Electronic Thesis and Dissertation Repository

Thesis Format

Monograph

Degree

Master of Science

Program

Biology

Supervisor

Dhaubhadel, Sangeeta

Affiliation

Agriculture and Agri-Food Canada

2nd Supervisor

Bernards, Mark

Co-Supervisor

Abstract

Phenylalanine flux is partitioned between phenylpropanoid and protein synthesis. The mechanisms behind the metabolic channeling of phenylalanine are largely unknown. Arogenate dehydratase (ADT) enzymes, which catalyze the last and rate-limiting step in the synthesis of phenylalanine in plants, have been shown to interact with the isoflavonoid metabolon in the cytosol. Cytosolic phenylalanine, however, can only be synthesized through prephenate dehydratase (PDT) activity. In this study, putative soybean ADTs (GmADTs) were characterized for their ADT and PDT activity. This was done using complementation assays with two different knockout yeast strains, aro8aro9 and pha2, which lack prephenate aminotransferase and PDT activity, respectively. Additionally, GmADTs with alternate transcripts that exclude the transit peptide were identified through qRT- PCR. It was determined that, of 8 putative GmADTs, GmADT11B had the most ADT and PDT activity. GmADT12B and GmADT12C were found to have some ADT activity but to a lesser degree. The remaining 5 GmADTs had the least ADT activity, if any. Some PDT activity was detected in GmADT12A and GmADT13A, while none was detected in the remaining 5 GmADTs. Furthermore, it was determined that GmADT12B and GmADT11A contain alternate transcripts that exclude the sequence for the transit peptide. If these GmADTs have a cytosolic isoform, they are likely involved in directing phenylalanine flux to phenylpropanoid synthesis. These findings provide insight into possible mechanisms of regulation controlling specialized metabolite synthesis in plants.

Summary for Lay Audience

Plants make molecules called specialized metabolites that they use in their own protection from external stresses, like extreme weather conditions, diseases, and pests. Soybean is a legume, a family of plants that make unique specialized metabolites called isoflavonoids. In addition to protecting plants from external threats, isoflavonoids play a role in allowing soybean to form symbiotic relationships with species of bacteria called rhizobia to obtain nitrogen from the air. Nitrogen fertilizers are unsustainable and cause environmental destruction.
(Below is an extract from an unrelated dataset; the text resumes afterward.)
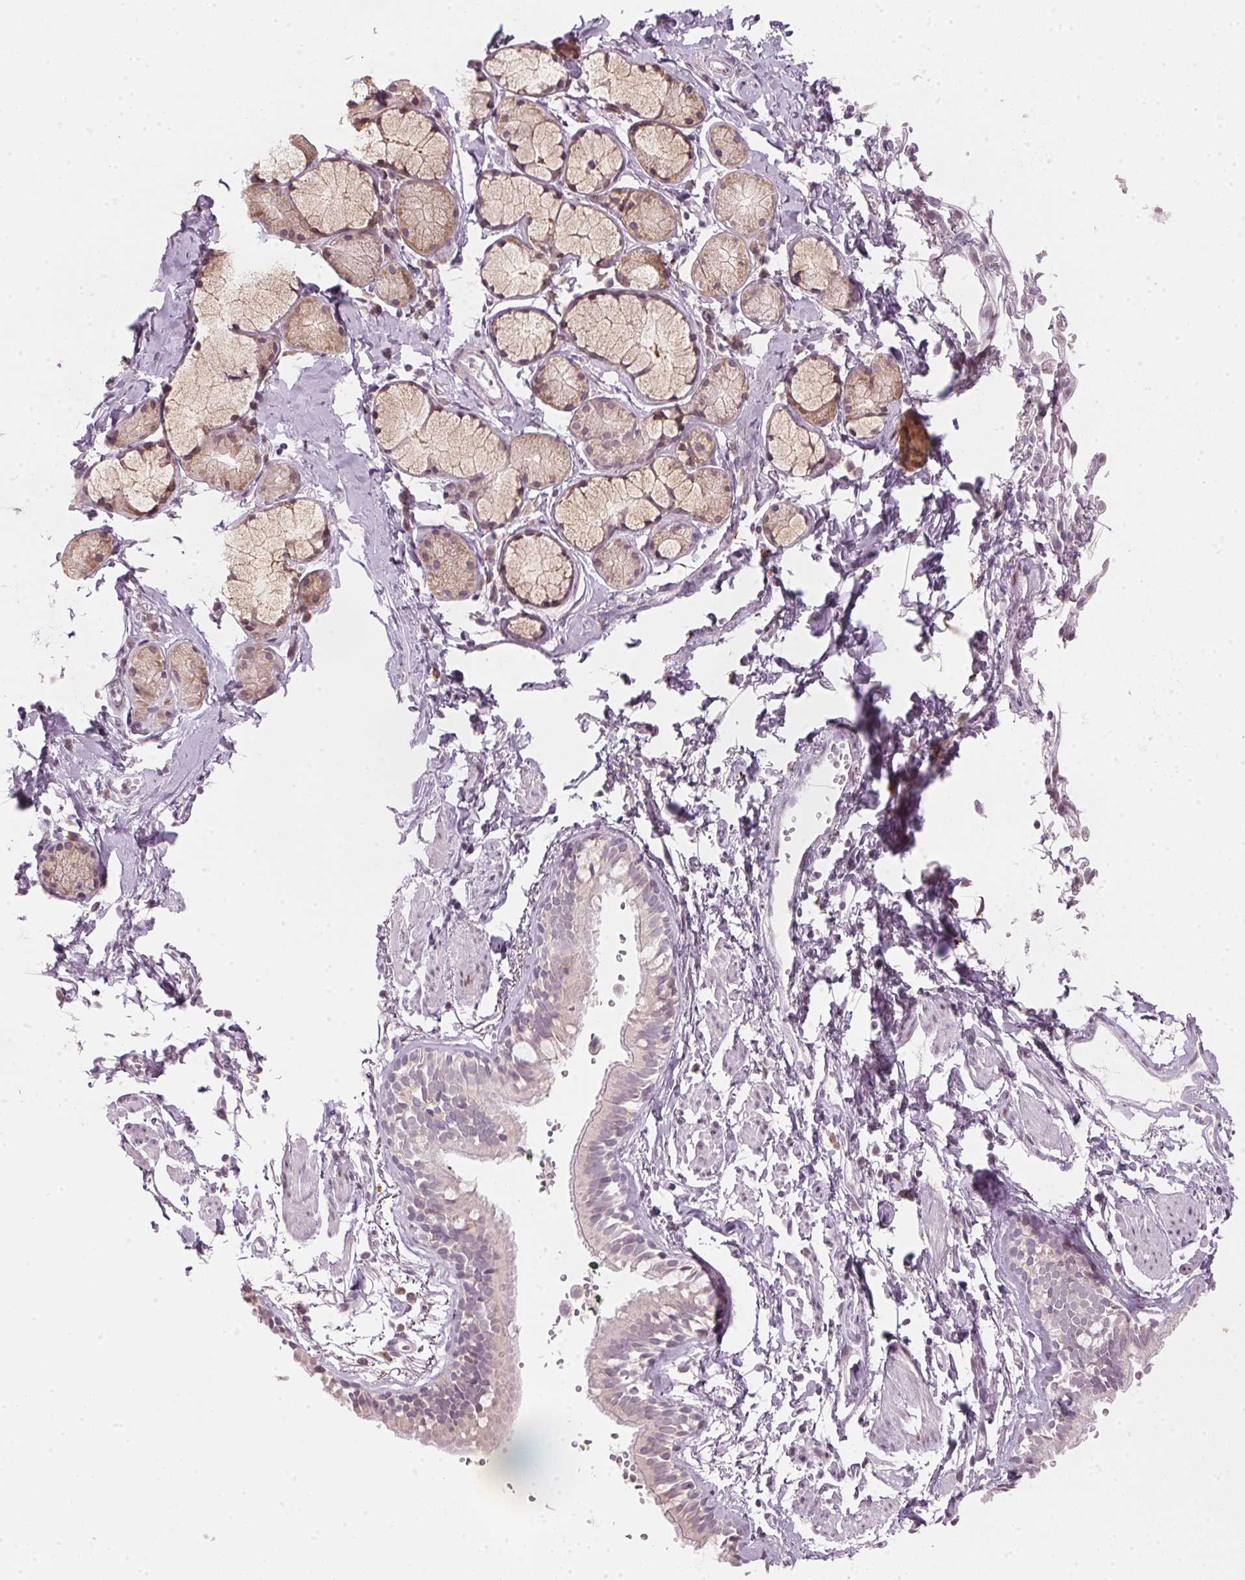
{"staining": {"intensity": "weak", "quantity": "25%-75%", "location": "cytoplasmic/membranous,nuclear"}, "tissue": "bronchus", "cell_type": "Respiratory epithelial cells", "image_type": "normal", "snomed": [{"axis": "morphology", "description": "Normal tissue, NOS"}, {"axis": "topography", "description": "Cartilage tissue"}, {"axis": "topography", "description": "Bronchus"}], "caption": "Immunohistochemical staining of benign bronchus reveals weak cytoplasmic/membranous,nuclear protein expression in about 25%-75% of respiratory epithelial cells. The staining was performed using DAB (3,3'-diaminobenzidine), with brown indicating positive protein expression. Nuclei are stained blue with hematoxylin.", "gene": "SFRP4", "patient": {"sex": "female", "age": 59}}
Climate change creates harsher weather conditions and may allow for more/new diseases to attack crops where they were previously not a problem. For this reason, understanding the intricate machinery behind how, when, and why isoflavonoids are made will likely prove to be useful for creating crops that require less nitrogen fertilizer and have increased disease protection. To this extent, I explored when, and how isoflavonoids are made by studying an enzyme called arogenate dehydratase (ADT). ADT makes phenylalanine, the starting molecule used to make isoflavonoids. Phenylalanine is also a building block for proteins. How plants divide available phenylalanine between these two different outputs is unknown, but critical to our understanding of plant function. Furthermore, ADTs are found mostly in the chloroplast, but some may also be found in the cytosol. It has been shown that a cytosolic bi-functional ADT directly interacts with the machinery that makes isoflavonoids. Thus, it is likely that cytosolic bi-functional ADTs direct phenylalanine to isoflavonoid production, while the others make phenylalanine for proteins. In my project I confirmed which GmADT genes make functional ADT proteins. I then identified which ADT genes could possibly make cytosolic versions of the protein. I concluded that one ADT, GmADT12A, likely directs phenylalanine to isoflavonoid production in soybean. This knowledge serves as an important step towards building a sustainable future.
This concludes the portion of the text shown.